----- Data for the task -----

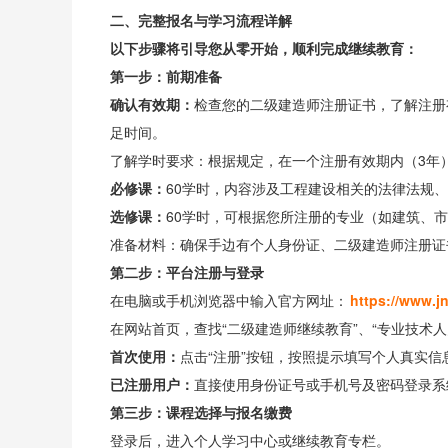
二、完整报名与学习流程详解
以下步骤将引导您从零开始，顺利完成继续教育：
第一步：前期准备
确认有效期：
检查您的二级建造师注册证书，了解注册
足时间。
了解学时要求：根据规定，在一个注册有效期内（3年）
必修课：
60学时，内容涉及工程建设相关的法律法规
选修课：
60学时，可根据您所注册的专业（如建筑、
准备材料：确保手边有个人身份证、二级建造师注册证
第二步：平台注册与登录
在电脑或手机浏览器中输入官方网址：
https://www.j
在网站首页，查找“二级建造师继续教育”、“专业技术
首次使用：
点击“注册”按钮，按照提示填写个人真实
已注册用户：
直接使用身份证号或手机号及密码登录系
第三步：课程选择与报名缴费
登录后，进入个人学习中心或继续教育专栏。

-----

Exercise aim: Where the data contains images, drop them and print the rest exactly.

Completed exercise:
二、完整报名与学习流程详解
以下步骤将引导您从零开始，顺利完成继续教育：
第一步：前期准备
确认有效期：
检查您的二级建造师注册证书，了解注册
足时间。
了解学时要求：根据规定，在一个注册有效期内（3年）
必修课：
60学时，内容涉及工程建设相关的法律法规
选修课：
60学时，可根据您所注册的专业（如建筑、
准备材料：确保手边有个人身份证、二级建造师注册证
第二步：平台注册与登录
在电脑或手机浏览器中输入官方网址：
https://www.j
在网站首页，查找“二级建造师继续教育”、“专业技术
首次使用：
点击“注册”按钮，按照提示填写个人真实
已注册用户：
直接使用身份证号或手机号及密码登录系
第三步：课程选择与报名缴费
登录后，进入个人学习中心或继续教育专栏。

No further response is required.